Now, most of you are probably wondering what I’m talking about. So let me elaborate. The Kehlsteinhaus, as it is called in German, is the only surviving structures from the era of Adolf Hitler. This structure was a present meant for Hitler’s 50th birthday, though he visited it very rarely, and it was used mostly for visiting dignitaries. It is quite literally built on the top of a mountain looking over Austria and Germany. Not only do you have to ride a bus up the side of a mountain and through 5 manmade tunnels through the mountain, but you also have to take an elevator that is built into the center of the mountain. The building is still layout out and structured much as it was in the 1940s. The only reason that it was even spared at the end of the war was because Hitler visited it so infrequently that it wasn’t considered to be significantly important to him.
Phoenix and I took to this trip pretty excitedly. Me, being a history buff, found the background fascinating. We took the bus ride up to top with anticipation, expecting to see this glorious view as far as the eye could see. Instead, when we got to the top, we saw this.
That’s right. The day of our trip turned out to be one of the cloudiest days of the duration of Phoenix’s stay with me in Europe. We quite literally spent the day wandering through the clouds at the Eagle’s Nest, so high in the sky that we could see nothing but each other, and sometimes the house itself if we were close enough. Can we say slightly disappointing?
I’m recounting this and reflecting on the time we spent together or the past few weeks. Phoenix is getting back on that plane tomorrow, and going home. I’m not going to lie; I am looking at that sentence right now with a heavy heart and a lump in my throat. I may be a grown woman, but I have learned, and been sharply reminded in the past few weeks how much a girl can need her mother. Green Lantern leaving for deployment was heart-wrenching. This makes me feel the same kind of emotion in my gut, but in a different way.
I always hope that goodbyes are going to get easier. So far, my experience has proven otherwise. Leaving the people we love is hard, but there is almost always something to look forward to. There is a goal, a focus, a plan. I hated leaving my parents to come to Europe and it broke my heart to be thousands of miles away. However, I had a whole new life to look forward to. I was coming to be with my Lantern. I couldn’t waste a single precious moment of our time together before he would leave to go fight his own battles.
As much as leaving hurts, being the one here, watching them go, has got to be worse. What do I have to look forward to when I come back tomorrow? My dog? My cat? Yes, of course. However, what is going to ring the loudest is the suddenly empty house again. No talking, no laughing. No one to share stories or meals. No one to play games with or watch movies with. No Mom.
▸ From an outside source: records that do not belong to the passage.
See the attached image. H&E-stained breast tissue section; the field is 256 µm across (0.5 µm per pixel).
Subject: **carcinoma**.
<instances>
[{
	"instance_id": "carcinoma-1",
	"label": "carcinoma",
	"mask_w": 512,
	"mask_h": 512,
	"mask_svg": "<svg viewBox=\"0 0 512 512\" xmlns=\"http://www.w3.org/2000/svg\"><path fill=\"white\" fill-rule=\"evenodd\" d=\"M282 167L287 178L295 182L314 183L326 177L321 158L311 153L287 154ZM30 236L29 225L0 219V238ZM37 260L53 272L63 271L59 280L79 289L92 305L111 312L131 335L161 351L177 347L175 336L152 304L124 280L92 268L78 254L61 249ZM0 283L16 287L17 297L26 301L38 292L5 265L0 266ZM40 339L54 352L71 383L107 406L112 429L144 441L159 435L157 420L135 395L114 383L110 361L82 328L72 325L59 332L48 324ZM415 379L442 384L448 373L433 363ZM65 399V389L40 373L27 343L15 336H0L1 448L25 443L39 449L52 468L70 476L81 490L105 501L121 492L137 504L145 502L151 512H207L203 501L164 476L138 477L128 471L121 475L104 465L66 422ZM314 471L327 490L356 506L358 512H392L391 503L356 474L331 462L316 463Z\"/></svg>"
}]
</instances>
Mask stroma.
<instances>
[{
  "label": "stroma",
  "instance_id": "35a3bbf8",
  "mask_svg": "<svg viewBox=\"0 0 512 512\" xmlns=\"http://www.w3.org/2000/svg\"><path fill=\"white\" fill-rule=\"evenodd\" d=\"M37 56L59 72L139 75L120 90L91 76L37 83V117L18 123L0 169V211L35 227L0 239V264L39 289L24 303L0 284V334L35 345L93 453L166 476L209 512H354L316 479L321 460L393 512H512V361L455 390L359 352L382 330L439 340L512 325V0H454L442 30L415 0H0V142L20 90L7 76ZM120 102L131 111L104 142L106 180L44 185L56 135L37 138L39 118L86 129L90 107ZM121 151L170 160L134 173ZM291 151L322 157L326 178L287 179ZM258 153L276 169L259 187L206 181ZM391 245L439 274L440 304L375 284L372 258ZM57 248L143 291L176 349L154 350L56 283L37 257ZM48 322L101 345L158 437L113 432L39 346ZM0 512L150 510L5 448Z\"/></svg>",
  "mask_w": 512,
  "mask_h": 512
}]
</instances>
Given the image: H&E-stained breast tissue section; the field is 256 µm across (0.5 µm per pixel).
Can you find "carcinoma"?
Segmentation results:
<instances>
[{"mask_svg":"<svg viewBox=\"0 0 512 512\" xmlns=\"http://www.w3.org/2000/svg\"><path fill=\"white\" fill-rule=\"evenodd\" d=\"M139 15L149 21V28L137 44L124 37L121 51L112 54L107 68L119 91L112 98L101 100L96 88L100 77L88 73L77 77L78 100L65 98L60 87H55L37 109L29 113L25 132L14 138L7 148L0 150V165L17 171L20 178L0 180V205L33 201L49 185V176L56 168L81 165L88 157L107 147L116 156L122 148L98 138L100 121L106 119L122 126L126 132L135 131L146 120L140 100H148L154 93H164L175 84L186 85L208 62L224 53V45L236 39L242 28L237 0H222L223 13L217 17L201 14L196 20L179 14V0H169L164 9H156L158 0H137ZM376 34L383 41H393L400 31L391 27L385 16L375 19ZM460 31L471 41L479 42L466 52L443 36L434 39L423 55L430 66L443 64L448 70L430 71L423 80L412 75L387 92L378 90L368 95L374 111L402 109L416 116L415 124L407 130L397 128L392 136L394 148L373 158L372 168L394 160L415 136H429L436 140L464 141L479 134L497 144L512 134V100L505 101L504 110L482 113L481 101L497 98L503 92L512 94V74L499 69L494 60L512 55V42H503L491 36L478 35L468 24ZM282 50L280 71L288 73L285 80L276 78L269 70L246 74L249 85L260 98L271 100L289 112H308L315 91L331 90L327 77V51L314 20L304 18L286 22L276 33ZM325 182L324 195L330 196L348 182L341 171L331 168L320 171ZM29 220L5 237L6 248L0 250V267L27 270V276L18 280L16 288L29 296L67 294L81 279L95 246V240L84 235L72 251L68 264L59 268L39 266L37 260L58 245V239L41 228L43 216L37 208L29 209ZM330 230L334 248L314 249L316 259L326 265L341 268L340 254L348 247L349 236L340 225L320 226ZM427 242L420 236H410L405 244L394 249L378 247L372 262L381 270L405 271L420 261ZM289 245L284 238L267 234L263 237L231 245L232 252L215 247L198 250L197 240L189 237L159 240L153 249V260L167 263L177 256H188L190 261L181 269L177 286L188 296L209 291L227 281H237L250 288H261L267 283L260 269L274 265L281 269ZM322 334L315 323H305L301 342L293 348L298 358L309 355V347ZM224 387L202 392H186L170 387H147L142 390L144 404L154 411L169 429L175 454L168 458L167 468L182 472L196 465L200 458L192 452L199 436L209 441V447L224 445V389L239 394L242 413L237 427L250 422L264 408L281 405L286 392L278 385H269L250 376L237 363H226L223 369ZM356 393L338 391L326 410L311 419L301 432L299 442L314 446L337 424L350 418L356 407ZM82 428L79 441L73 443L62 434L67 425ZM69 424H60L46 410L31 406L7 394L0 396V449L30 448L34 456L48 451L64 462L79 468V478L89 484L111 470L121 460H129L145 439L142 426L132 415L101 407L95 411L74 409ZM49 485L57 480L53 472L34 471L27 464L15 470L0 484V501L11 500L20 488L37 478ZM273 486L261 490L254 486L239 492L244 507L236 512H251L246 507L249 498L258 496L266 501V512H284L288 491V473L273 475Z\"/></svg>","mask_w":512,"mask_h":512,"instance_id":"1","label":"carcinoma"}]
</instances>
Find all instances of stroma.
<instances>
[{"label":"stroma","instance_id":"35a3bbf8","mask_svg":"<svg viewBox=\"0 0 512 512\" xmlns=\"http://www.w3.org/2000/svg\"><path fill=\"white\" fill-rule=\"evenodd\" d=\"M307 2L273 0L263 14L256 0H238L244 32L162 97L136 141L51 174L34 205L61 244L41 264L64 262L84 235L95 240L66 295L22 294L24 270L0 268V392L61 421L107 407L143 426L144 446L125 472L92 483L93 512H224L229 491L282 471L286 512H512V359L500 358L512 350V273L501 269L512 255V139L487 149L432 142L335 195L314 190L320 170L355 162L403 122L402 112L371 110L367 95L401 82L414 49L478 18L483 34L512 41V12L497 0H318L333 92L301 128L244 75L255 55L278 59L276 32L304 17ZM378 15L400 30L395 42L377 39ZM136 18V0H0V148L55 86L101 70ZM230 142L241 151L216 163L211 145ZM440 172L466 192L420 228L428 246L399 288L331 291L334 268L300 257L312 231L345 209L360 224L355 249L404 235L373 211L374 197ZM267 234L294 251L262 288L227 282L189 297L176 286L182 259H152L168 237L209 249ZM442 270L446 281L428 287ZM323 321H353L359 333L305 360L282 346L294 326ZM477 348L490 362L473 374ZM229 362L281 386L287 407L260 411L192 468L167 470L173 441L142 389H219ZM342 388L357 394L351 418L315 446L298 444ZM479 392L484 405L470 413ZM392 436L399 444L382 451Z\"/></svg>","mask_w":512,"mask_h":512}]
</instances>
I can’t stress enough the importance and gratitude I feel in every ounce of my heart right now for my Phoenix. I am so happy that she came to spend the summer with me. It made my time without Green Lantern not only bearable, but so much easier. I am constantly reminded of the beautiful bond between mother and daughter, and how much she did for me growing up. My Mom is the reason I grew up to be this capable, strong Batgirl. My mom showed me how to be a good wife. She showed me how to wait for my soldier.
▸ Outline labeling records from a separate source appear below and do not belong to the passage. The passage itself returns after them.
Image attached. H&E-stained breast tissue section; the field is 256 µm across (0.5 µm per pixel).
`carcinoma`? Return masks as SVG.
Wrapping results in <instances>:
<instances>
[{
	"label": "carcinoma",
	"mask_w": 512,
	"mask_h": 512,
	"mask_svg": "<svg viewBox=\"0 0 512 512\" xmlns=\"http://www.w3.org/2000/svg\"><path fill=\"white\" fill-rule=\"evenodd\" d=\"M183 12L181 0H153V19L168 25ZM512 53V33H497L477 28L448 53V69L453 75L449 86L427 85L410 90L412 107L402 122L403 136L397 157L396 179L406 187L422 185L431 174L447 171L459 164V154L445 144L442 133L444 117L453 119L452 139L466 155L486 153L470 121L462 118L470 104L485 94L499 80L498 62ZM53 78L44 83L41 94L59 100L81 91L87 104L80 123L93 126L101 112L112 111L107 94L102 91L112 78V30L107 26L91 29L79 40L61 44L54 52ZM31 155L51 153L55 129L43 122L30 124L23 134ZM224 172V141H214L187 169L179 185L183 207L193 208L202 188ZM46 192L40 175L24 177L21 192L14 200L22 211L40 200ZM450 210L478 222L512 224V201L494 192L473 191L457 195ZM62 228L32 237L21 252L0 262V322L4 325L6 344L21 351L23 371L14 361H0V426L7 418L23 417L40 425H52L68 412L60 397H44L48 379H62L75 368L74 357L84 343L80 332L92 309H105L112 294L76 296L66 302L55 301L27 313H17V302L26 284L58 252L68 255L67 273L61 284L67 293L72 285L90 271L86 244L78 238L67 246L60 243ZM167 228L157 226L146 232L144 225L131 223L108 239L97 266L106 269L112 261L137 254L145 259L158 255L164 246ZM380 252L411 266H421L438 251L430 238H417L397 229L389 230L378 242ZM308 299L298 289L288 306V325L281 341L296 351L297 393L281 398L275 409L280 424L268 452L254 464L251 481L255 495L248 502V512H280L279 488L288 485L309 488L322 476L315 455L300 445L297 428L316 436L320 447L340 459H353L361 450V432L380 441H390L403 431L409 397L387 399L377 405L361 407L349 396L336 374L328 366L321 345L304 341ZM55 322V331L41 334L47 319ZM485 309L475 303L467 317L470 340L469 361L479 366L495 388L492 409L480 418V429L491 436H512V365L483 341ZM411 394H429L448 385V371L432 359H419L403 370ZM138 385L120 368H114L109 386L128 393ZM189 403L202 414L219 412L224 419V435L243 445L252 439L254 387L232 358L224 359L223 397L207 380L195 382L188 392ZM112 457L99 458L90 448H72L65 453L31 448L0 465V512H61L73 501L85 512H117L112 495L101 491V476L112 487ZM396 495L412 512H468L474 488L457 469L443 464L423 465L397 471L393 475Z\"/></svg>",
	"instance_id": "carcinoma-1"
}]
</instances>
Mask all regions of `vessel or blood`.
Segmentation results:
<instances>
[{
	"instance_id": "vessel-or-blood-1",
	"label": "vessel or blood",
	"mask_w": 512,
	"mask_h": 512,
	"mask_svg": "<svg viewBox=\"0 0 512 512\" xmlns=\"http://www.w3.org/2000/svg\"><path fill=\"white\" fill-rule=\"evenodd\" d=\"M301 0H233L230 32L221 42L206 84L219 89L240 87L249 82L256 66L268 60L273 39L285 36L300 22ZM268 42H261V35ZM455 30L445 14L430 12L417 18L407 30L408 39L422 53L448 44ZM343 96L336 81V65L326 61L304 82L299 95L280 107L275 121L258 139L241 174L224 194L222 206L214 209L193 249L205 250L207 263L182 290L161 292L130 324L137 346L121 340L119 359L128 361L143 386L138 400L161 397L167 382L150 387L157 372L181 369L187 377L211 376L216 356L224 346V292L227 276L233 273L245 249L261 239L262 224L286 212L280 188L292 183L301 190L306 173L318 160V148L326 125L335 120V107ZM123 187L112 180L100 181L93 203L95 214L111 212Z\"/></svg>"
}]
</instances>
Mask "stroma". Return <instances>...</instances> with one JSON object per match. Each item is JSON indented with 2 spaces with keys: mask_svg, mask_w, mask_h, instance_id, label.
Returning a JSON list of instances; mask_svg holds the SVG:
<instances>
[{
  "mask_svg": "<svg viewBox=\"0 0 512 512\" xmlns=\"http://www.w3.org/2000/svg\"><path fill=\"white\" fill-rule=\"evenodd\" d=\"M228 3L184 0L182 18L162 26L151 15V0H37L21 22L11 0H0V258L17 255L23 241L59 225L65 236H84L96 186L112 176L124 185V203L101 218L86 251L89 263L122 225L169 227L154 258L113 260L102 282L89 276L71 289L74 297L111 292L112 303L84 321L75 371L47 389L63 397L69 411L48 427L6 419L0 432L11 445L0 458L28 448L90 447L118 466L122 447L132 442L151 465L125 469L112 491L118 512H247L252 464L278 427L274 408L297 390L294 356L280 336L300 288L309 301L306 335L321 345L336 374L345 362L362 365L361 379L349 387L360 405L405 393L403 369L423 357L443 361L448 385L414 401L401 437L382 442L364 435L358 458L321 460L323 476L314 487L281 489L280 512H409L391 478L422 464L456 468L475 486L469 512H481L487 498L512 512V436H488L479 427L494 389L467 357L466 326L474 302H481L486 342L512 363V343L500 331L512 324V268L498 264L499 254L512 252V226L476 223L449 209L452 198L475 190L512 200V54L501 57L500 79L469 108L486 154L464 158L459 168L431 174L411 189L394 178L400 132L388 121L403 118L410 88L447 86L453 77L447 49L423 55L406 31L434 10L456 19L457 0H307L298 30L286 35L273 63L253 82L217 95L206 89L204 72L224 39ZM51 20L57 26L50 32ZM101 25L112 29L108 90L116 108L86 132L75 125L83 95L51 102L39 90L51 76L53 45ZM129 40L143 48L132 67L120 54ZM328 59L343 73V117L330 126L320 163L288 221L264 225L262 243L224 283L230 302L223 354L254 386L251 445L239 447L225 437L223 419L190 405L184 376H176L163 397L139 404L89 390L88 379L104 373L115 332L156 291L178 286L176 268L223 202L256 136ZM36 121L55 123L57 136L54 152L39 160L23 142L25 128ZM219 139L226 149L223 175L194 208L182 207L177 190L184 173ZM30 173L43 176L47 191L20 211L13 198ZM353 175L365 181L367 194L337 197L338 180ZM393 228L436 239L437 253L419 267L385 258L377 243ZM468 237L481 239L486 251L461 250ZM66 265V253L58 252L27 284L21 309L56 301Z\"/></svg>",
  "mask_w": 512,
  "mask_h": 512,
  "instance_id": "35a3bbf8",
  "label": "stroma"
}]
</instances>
So what can I say to Phoenix? Mom, I love you more than words can say. I’m so glad and thankful that you came to spend these weeks with me. You helped me with so much, helping me complete projects, test ideas for my kids at school, cleaning my house, cooking, taking care of the animals, and of course helping me focus and redirect my energy into my new goals. I can’t even tell you how much I’m going to miss having you around the house, sharing my time and experiencing Europe with me. I hope that you enjoyed your time and being here, and that the time until I see you with be short. Even though I am an old married woman, I am and always will be your little girl. I love you.